ピエモンテの代表的な造り手ヴィッラ スパリーナのスタンダードガヴィで、コルテーゼの個性をストレートに感じる、爽やかな果実味とキリッとした酸味のバランスがとれた1本です。
コストパフォーマンスにも優れ、2020年はワイン・スペクテイターの元編集長で、世界的なワイン評論家による『ジェームズサックリング』で91点を獲得。
酸とミネラルが繊細な白身によく合います。
醤油よりもレモン塩で食べると、さらに好相性です。
台形を逆さにした独特のボトルデザインもユニークですね。
また、ミュスカデも白身魚との相性抜群です。
フランス・ロワール地方の中でも最も西にある、海に面したエリアで造られる白ワインで、スッキリとした味わいの中にミネラル感があり、海鮮にぴったりマッチング!
ワインの発酵時に澱をそのままにして長期間ワインと接触させ続ける「シュール・リー」製法により、ワインに旨味が加わっています。
おすすめしたいのは、ドメーヌ・ランドロンの「ミュスカデ・セーヴル・エ・メーヌ シュール・リー ラ・ルヴトゥリ」です。
天然酵母を用い、添加物の使用は極力排除。
国内外からの評価も高く、パリの三ツ星レストランにもオンリストされているミュスカデを代表するワイナリーが手掛けています。
フレッシュ&フルーティな味わいとエレガントな酸が特徴的で、和食全般に幅広くマッチする味わいです。
イカ・エビの刺身とのペアリング
イカやホタテ、甘えびなどに合わせたいのは、ボリューム感のある白ワインです。
リースリングの辛口なら、フルーティさとミネラル感・程良い甘味が、イカやえびの甘さに絶妙にマッチします。
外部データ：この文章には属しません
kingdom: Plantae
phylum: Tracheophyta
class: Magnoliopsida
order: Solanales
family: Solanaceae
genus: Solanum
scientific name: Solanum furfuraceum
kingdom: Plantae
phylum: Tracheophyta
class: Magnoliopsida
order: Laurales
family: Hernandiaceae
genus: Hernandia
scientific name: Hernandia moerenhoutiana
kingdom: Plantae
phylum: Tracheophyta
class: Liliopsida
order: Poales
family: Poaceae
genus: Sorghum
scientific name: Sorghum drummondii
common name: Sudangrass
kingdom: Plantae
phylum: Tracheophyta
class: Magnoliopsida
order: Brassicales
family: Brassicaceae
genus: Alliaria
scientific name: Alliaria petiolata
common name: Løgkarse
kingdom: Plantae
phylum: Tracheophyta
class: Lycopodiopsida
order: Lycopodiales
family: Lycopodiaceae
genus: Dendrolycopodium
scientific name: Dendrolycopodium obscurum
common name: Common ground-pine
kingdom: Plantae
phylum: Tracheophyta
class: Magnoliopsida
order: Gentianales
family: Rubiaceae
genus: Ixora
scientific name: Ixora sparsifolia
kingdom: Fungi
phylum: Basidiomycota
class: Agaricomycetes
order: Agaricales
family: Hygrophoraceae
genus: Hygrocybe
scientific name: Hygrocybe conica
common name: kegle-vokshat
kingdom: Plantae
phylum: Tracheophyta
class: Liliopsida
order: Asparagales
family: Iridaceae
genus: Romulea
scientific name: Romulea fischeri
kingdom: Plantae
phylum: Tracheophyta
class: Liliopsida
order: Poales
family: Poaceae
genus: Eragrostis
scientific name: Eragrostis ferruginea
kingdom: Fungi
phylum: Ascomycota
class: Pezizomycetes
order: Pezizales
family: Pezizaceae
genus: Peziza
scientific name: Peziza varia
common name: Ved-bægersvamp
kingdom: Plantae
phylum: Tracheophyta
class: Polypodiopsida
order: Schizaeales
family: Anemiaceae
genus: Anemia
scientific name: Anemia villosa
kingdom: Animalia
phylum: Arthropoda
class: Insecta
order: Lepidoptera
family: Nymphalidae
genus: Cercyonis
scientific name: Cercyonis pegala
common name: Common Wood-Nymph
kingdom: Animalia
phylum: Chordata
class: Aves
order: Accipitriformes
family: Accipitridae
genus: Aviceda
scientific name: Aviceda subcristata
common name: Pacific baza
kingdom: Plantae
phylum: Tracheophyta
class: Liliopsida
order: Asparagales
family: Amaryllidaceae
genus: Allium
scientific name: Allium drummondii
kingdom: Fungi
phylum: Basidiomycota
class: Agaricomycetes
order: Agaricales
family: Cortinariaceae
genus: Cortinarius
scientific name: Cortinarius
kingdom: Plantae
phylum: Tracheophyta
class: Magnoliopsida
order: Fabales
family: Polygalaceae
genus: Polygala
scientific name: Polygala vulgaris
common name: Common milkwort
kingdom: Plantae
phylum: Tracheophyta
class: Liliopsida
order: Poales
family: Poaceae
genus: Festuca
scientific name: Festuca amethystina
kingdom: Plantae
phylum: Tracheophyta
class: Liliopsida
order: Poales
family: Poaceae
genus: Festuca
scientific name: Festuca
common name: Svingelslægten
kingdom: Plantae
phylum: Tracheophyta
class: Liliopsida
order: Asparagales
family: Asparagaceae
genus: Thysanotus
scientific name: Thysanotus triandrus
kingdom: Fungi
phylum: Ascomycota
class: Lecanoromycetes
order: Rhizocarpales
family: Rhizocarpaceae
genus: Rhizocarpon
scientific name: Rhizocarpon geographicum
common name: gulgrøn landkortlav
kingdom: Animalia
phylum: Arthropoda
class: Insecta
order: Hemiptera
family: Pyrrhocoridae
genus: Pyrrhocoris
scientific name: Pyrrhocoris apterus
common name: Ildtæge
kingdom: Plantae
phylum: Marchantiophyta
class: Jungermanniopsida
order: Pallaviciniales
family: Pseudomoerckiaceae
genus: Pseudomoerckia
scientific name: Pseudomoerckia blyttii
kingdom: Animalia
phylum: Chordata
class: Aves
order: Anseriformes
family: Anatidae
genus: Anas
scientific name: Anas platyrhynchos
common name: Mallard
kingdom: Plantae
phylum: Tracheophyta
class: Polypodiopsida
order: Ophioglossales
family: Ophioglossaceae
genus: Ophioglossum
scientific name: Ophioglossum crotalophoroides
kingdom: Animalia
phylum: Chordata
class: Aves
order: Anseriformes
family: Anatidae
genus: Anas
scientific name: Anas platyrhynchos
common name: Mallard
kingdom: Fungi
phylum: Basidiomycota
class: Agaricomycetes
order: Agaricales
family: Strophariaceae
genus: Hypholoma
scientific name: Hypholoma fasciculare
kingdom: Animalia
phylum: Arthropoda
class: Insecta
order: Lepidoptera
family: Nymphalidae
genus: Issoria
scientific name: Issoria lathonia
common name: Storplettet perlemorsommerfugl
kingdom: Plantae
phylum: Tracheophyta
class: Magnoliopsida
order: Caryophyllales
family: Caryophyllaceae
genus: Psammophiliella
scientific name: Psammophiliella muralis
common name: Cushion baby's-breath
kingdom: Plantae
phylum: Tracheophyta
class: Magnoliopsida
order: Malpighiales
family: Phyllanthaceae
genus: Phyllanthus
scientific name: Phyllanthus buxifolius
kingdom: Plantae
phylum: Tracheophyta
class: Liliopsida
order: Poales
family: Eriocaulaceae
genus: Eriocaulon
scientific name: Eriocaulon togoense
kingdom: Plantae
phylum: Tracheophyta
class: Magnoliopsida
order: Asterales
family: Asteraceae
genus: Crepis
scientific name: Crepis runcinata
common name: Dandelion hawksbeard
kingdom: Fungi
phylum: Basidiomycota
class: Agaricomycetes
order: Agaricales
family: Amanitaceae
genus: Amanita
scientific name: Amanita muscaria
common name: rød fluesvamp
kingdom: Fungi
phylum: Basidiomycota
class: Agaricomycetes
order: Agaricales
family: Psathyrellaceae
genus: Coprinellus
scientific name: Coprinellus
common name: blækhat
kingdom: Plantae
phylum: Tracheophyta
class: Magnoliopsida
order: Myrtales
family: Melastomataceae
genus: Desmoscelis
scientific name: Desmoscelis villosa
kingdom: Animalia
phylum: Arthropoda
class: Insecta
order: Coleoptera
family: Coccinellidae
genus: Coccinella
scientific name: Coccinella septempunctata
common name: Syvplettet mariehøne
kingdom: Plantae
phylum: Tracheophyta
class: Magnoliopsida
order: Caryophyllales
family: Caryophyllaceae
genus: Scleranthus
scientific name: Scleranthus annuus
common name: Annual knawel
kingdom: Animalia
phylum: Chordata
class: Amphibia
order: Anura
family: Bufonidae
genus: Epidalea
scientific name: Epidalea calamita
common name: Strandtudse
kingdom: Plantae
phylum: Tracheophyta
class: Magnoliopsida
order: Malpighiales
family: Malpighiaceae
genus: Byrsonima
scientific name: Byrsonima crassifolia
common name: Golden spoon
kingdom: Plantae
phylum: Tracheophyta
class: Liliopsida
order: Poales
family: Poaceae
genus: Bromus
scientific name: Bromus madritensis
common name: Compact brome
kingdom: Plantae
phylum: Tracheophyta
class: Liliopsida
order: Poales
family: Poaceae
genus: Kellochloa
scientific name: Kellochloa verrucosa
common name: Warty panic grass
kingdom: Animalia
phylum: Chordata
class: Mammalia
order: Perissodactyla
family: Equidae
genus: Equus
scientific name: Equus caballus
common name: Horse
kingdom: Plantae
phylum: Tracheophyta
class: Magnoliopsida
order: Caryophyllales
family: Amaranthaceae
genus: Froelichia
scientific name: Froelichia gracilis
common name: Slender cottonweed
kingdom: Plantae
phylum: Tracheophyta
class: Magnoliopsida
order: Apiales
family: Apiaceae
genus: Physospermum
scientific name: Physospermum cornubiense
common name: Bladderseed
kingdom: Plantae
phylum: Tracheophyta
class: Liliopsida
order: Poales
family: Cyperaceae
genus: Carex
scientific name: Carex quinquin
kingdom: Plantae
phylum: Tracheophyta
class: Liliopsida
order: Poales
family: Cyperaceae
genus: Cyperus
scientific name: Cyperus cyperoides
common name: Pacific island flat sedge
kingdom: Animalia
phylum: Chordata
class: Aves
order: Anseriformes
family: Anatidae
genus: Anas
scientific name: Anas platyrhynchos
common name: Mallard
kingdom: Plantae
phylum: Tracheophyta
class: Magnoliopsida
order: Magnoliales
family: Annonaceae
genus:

また、旨みとキレのある酸が、上手に海鮮の臭みを消してくれます。
おすすめは、「アルベルト・グラス リースリング」です。
アルベルト・グラスは、1958年創業の伝統ある家族経営のワイナリーで、自然との調和・伝統を重んじながら高品質なワインを造り出しています。
こちらのワインは、グレープフルーツ、みかん、金柑のような良質な柑橘系果実の香りとミネラルの風味がたっぷり感じられ、ペトロール香は一切感じないモダンなスタイル。
口当たりは滑らかで、甘味、酸、ミネラルとのバランスに優れ、辛口でも果実の底力を感じるこれぞドイツのリースリングと納得できるワインです。
赤身魚の魚とのペアリング
マグロやカツオといった赤身の魚の刺身に合わせたいのは、ライト~ミディアムボディの赤ワインです。
特に、繊細なピノ・ノワールはピッタリ。
合わせたいワインは、長野県はすみファームの「ピノ・ノワール」です。
野生酵母で発酵させた後、オーク樽で熟成させ、瓶詰め後さらに半年間熟成させてリリースしたミディアム・ボディの1本。
イチゴジャムのような芳醇な香りが特徴的で、色は淡いピンク色。
スパイシーでありつつタンニンは繊細でなめらかな口当たり。
ピノ・ノワールの繊細さはマグロの旨味を損なわず、シルキーなタンニンが赤身マグロのほどよい脂質と調和します。
また、飲むワインをほんの少し醤油に垂らし、醤油をワインで割るのもおすすめ。
酸味のまろやかなポン酢を思わせる味わいになるので、ワインにぐっと寄り添います。
「刺身の日」には、お好みの刺身にぴったりなワインを楽しんでみてはいかがでしょうか?